Monday, October 24, 2011

Knowing More


Working in a clinic, I am an instrument of providing basic and preventative health care to many people on a daily basis. One of the ways which is do that is largely through transport as I take people to the hospital on a regular basis for anything that is outside of the care we can give them. Twice now, my vehicle has become an ambulance in emergency situations. The first time we took someone to the hospital in my truck was a young man who got hit by a car just outside of Jenny’s house (where we happened to be having a birthday party in the backyard for a friend). Luckily for this man, we had a doctor, a nurse, and a herd of medical students on sight and within 20 feet of the accident. The young man had a broken arm, a head wound, and was unconscious. We stabilized him, put him into my trunk and took him to hospital. A couple days later, I found out that he survived with only said broken arm and was here at the Bedford Orthopedic Hospital where I live, getting his arm reset. It was the greatest feeling in the world to know that I had even some small piece in providing for this guy who probably would have died waiting for an ambulance (they’re not very punctual here) otherwise. I felt important and useful and I can say that, if nothing else, I helped save a man’s life this year. 

Then, early last Tuesday, some men at Itipini brought a man into the clinic on a stretcher that was shaking, mumbling gibberish, and had a fever of 104.2 degrees. He is one of our (many) HIV/AIDS patients and has not been taking good care of himself. He was as thin as a rail and hadn’t been into the clinic in a couple years for check-ups. We quickly put him in my car and I took him to the clinic at the top of the hill called Ngangalizwe, which is our partner clinic. After putting him on a stretcher and getting him inside and into a room to be seen (about 30 minutes time), the nurses there said that he needed to go to Mthatha General Hospital. So it was back into the car and onto Mthatha General. When we got there, we waited in three different lines (almost an hour of time) just to get him checked in and then waited with him another half hour or so before he was finally taken back. I left him at the hospital with his father from there. A few days later, we heard word back from some of his relations that he hadn’t made it and had passed away in the hospital. I feel guilt over not being able to do more for him – maybe the way I handled the situation was a factor in his death. Who is to blame here? Is it the over-crowded, under-staffed, inefficient hospital? Is it the lack of jobs, cycle of poverty, and poor living conditions? Or is it the HIV that was left unchecked by the patient himself? It seems callous to blame someone for his own death. It would be easy to say, “He should have taken better care of himself,” but the fact is that that is often much easier said than done in the Transkei where social and economic opportunities are incredibly lacking and the stigma around people with HIV/AIDS often reduces the number of opportunities even further. Could this man have lived were the situation a different one? In the situation and the amount of pain he was in, did he want to live? No one can say. 

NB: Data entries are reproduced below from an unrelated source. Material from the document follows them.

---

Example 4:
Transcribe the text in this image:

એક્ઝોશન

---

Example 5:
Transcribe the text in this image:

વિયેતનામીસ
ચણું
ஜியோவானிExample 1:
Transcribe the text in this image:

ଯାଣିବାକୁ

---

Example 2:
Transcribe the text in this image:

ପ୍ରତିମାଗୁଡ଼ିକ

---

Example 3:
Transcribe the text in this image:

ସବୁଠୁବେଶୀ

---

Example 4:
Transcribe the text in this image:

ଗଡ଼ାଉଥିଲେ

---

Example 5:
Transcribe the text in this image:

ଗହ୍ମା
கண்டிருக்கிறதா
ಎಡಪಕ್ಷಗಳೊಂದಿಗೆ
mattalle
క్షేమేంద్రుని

Through all of this, I’m finding a greater interest in medicine and HIV/AIDS because I want to be able to do more and the starting point for that is knowing more. HIV/AIDS is a disease that is present and problematic throughout the world and I am ashamed that I know so little about it; that I was taught so little about it. It was easy to be detached from the issue living in a country where it is a) not as common and b) easily managed with good health-care. Here, it is impossible to ignore or brush aside.

I will leave you all with a quote by a Senegalese senator named Baba Dioum: 

“In the end, we will conserve only what we love. We will love only what we understand. We will understand only what we are taught.”